Traders and investors had for the previous six years listed liquidity as their biggest concern, with many worrying about the risk of a financial accident caused by a breakdown in the functioning of important markets, including in US Treasuries that form the bedrock of global finance.
But Scott Wacker, head of fixed income, currency and commodity ecommerce sales at JPMorgan said that in 2022 “we didn’t see many breaks in the system in terms of liquidity”, despite market shocks including the fallout from Russia’s invasion of Ukraine and the crisis that hit UK pension funds and the gilt market.
“The underlying availability of liquidity was there and the markets functioned really well,” he said.
Nearly half of the 835 traders surveyed named volatile markets as their key daily challenge, with 22 per cent citing liquidity availability — down 13 percentage points.
That marks a departure from the acute fears of a market breakdown that came to the fore during the coronavirus crisis in 2020 when the Federal Reserve was forced to make an unprecedented intervention to restore order to US debt markets.
Wacker said that previously traders have “seen some markets break especially pre and post the beginning of the pandemic. As clients were looking to trade more and more electronically over the past decade, the resiliency of markets weren’t what they’d like.”
Antoine Bouvet, senior rates strategist at ING, said that although poor liquidity hampered trading last year, “it didn’t feel like it was impossible [to] trade some assets for weeks on end” and that even illiquid markets “kept functioning.”
“We came pretty close with the [UK pension fund] crisis, it was a last ditch intervention by the Bank of England . . . The market’s functioning was impaired but didn’t stop ,” he added.

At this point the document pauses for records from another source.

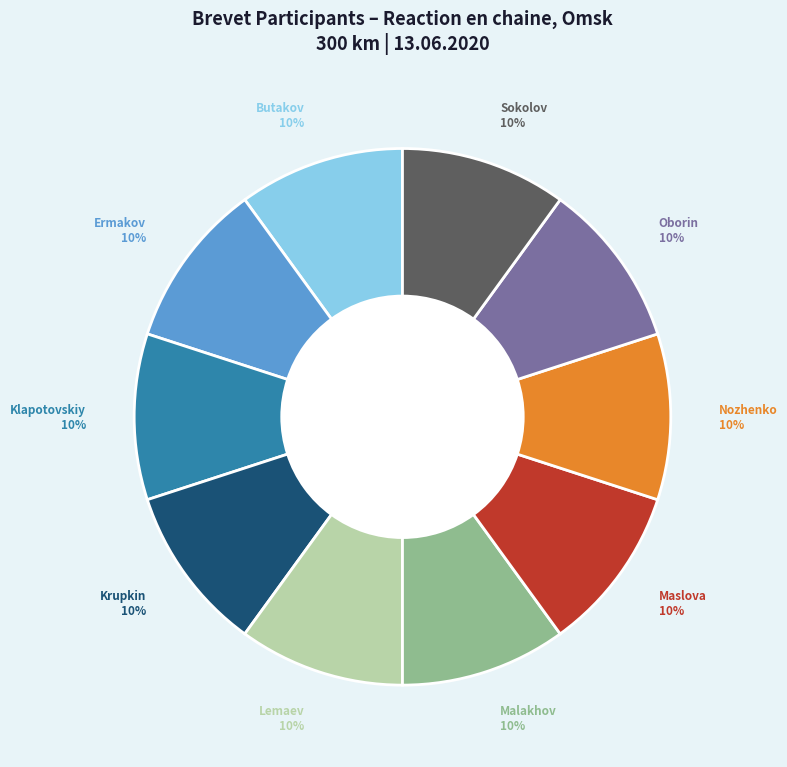

To the nearest percent, what is the combined percentage of Krupkin and Sokolov?

20%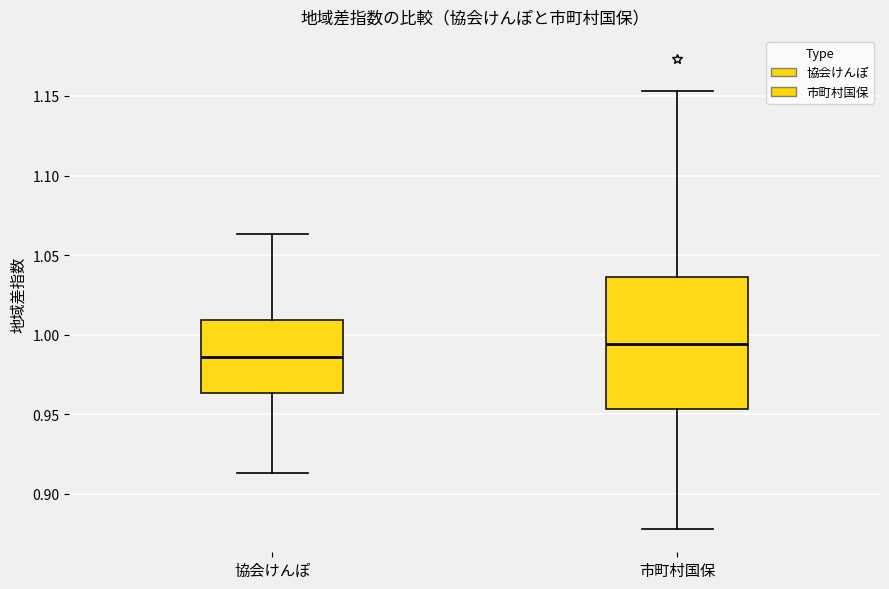

Which box has the lowest median line?

協会けんぽ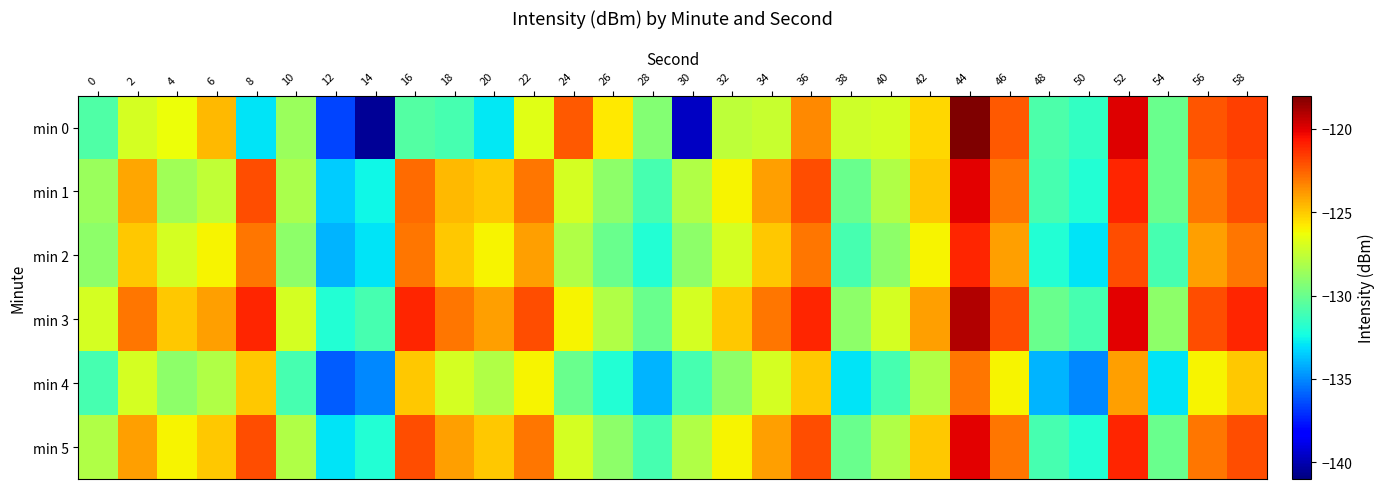

Reading left to right, extract all data points from this chart.

min 0: 0=-130.8	2=-127.0	4=-126.3	6=-124.6	8=-133.0	10=-128.7	12=-136.5	14=-140.5	16=-130.7	18=-131.0	20=-132.8	22=-126.7	24=-122.2	26=-125.8	28=-129.3	30=-139.6	32=-127.6	34=-127.4	36=-123.4	38=-127.2	40=-127.0	42=-125.3	44=-118.1	46=-122.3	48=-130.8	50=-131.5	52=-119.9	54=-130.0	56=-122.2	58=-121.7
min 1: 0=-128.7	2=-124.2	4=-128.4	6=-127.5	8=-122.0	10=-128.2	12=-133.5	14=-132.5	16=-122.7	18=-124.6	20=-125.0	22=-123.0	24=-127.0	26=-129.0	28=-131.0	30=-128.0	32=-126.0	34=-124.0	36=-122.0	38=-130.0	40=-128.0	42=-125.0	44=-120.0	46=-123.0	48=-131.0	50=-132.0	52=-121.0	54=-130.0	56=-123.0	58=-122.0
min 2: 0=-129.0	2=-125.0	4=-127.0	6=-126.0	8=-123.0	10=-129.0	12=-134.0	14=-133.0	16=-123.0	18=-125.0	20=-126.0	22=-124.0	24=-128.0	26=-130.0	28=-132.0	30=-129.0	32=-127.0	34=-125.0	36=-123.0	38=-131.0	40=-129.0	42=-126.0	44=-121.0	46=-124.0	48=-132.0	50=-133.0	52=-122.0	54=-131.0	56=-124.0	58=-123.0
min 3: 0=-127.0	2=-123.0	4=-125.0	6=-124.0	8=-121.0	10=-127.0	12=-132.0	14=-131.0	16=-121.0	18=-123.0	20=-124.0	22=-122.0	24=-126.0	26=-128.0	28=-130.0	30=-127.0	32=-125.0	34=-123.0	36=-121.0	38=-129.0	40=-127.0	42=-124.0	44=-119.0	46=-122.0	48=-130.0	50=-131.0	52=-120.0	54=-129.0	56=-122.0	58=-121.0
min 4: 0=-131.0	2=-127.0	4=-129.0	6=-128.0	8=-125.0	10=-131.0	12=-136.0	14=-135.0	16=-125.0	18=-127.0	20=-128.0	22=-126.0	24=-130.0	26=-132.0	28=-134.0	30=-131.0	32=-129.0	34=-127.0	36=-125.0	38=-133.0	40=-131.0	42=-128.0	44=-123.0	46=-126.0	48=-134.0	50=-135.0	52=-124.0	54=-133.0	56=-126.0	58=-125.0
min 5: 0=-128.0	2=-124.0	4=-126.0	6=-125.0	8=-122.0	10=-128.0	12=-133.0	14=-132.0	16=-122.0	18=-124.0	20=-125.0	22=-123.0	24=-127.0	26=-129.0	28=-131.0	30=-128.0	32=-126.0	34=-124.0	36=-122.0	38=-130.0	40=-128.0	42=-125.0	44=-120.0	46=-123.0	48=-131.0	50=-132.0	52=-121.0	54=-130.0	56=-123.0	58=-122.0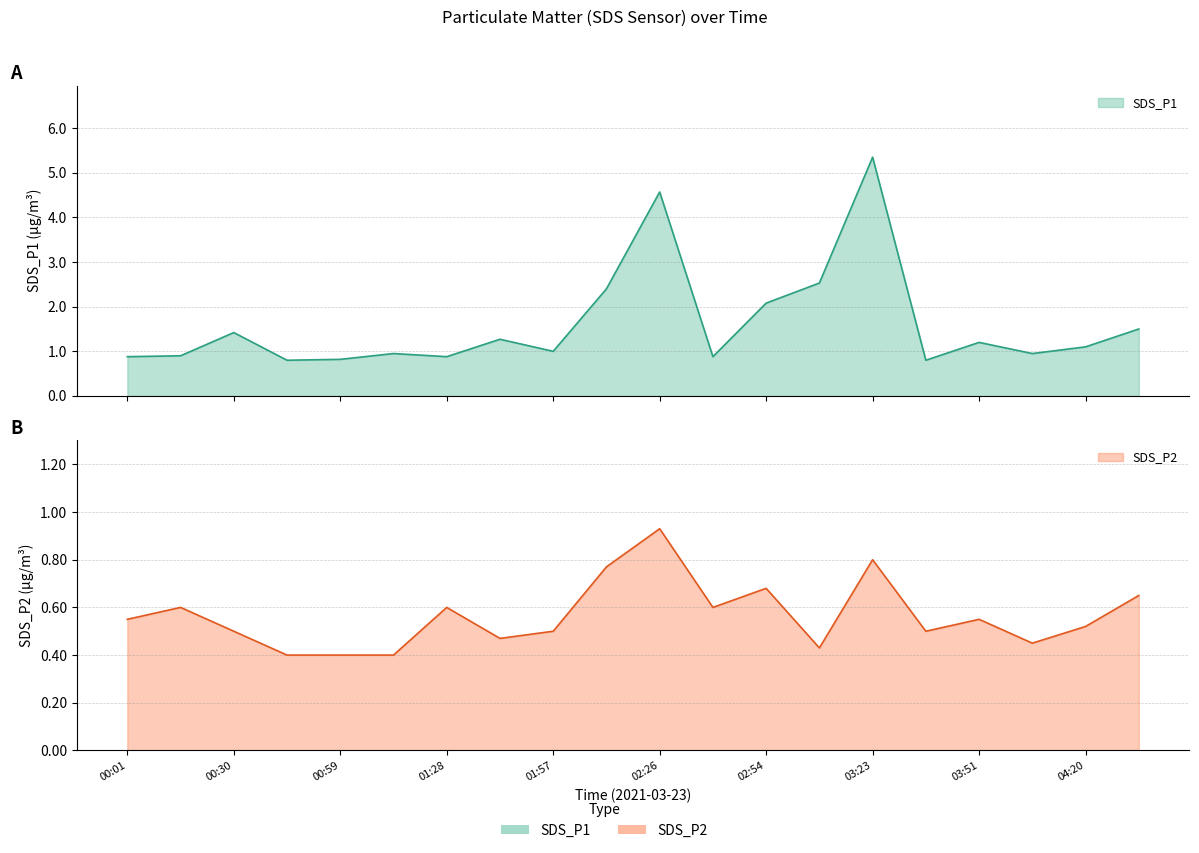

Which series has the largest total across all categories?

SDS_P1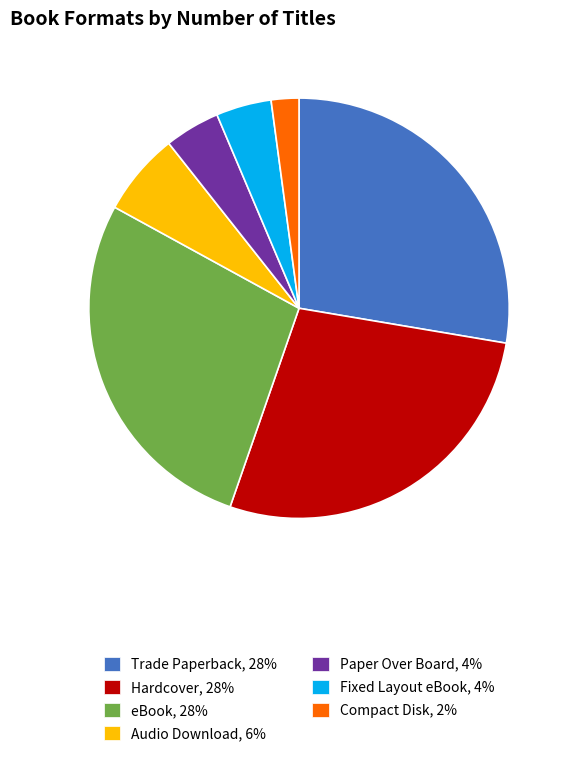

What is the smallest slice in the pie chart?

Compact Disk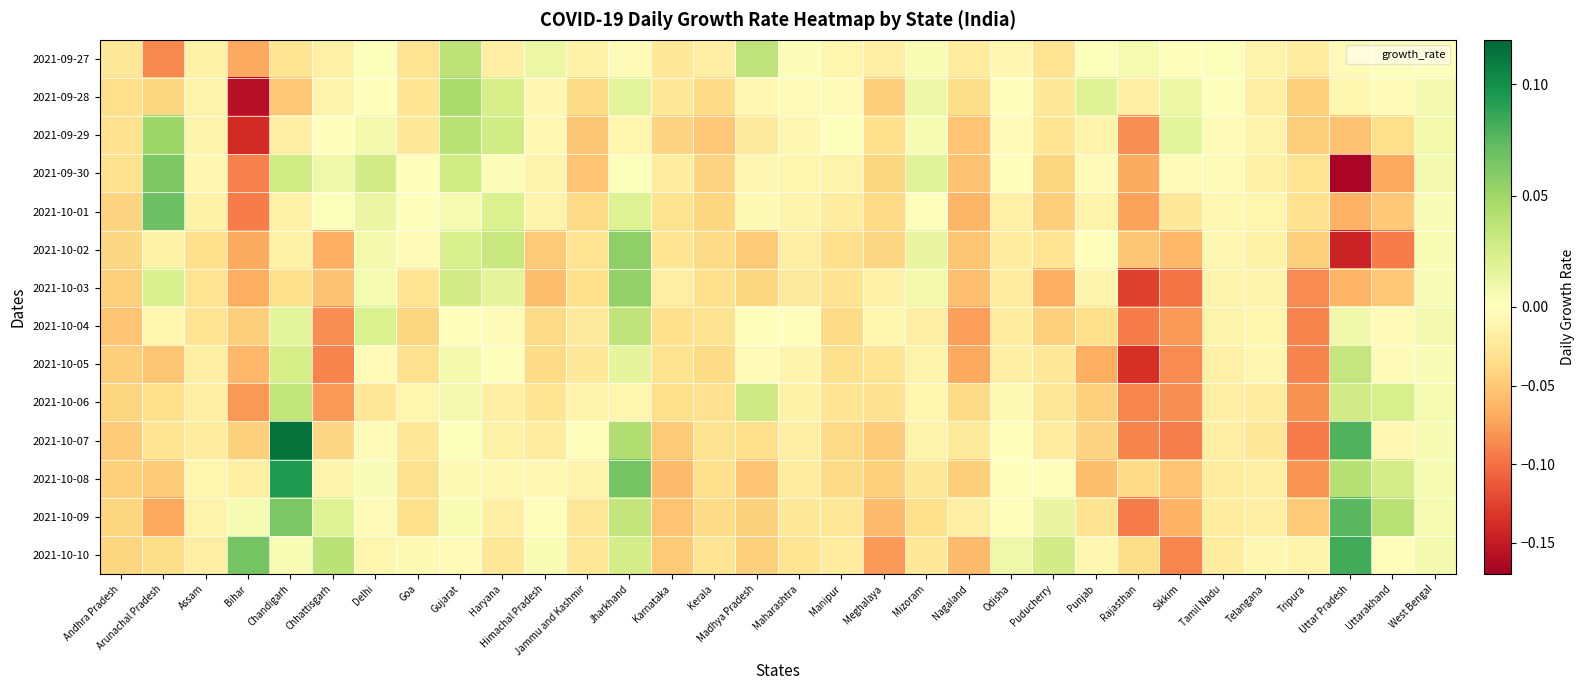

Rank the series at Chhattisgarh from lowest to highest value.

2021-10-05, 2021-10-04, 2021-10-06, 2021-10-02, 2021-10-03, 2021-10-07, 2021-09-27, 2021-09-28, 2021-10-08, 2021-09-29, 2021-10-01, 2021-09-30, 2021-10-09, 2021-10-10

The elevation of volatility to the top of the list of concerns highlights how the changing economic environment, marked by a growth slowdown, record inflation, climbing interest rates and the looming threat of a recession, have fuelled big swings in markets. Last year, the Bank for International Settlements warned that rising volatility could undermine central banks’ abilities to tame soaring inflation.
“2022 was kind of an amazing year in volatility terms,” said Wacker. “Everything that could change, kind of did.”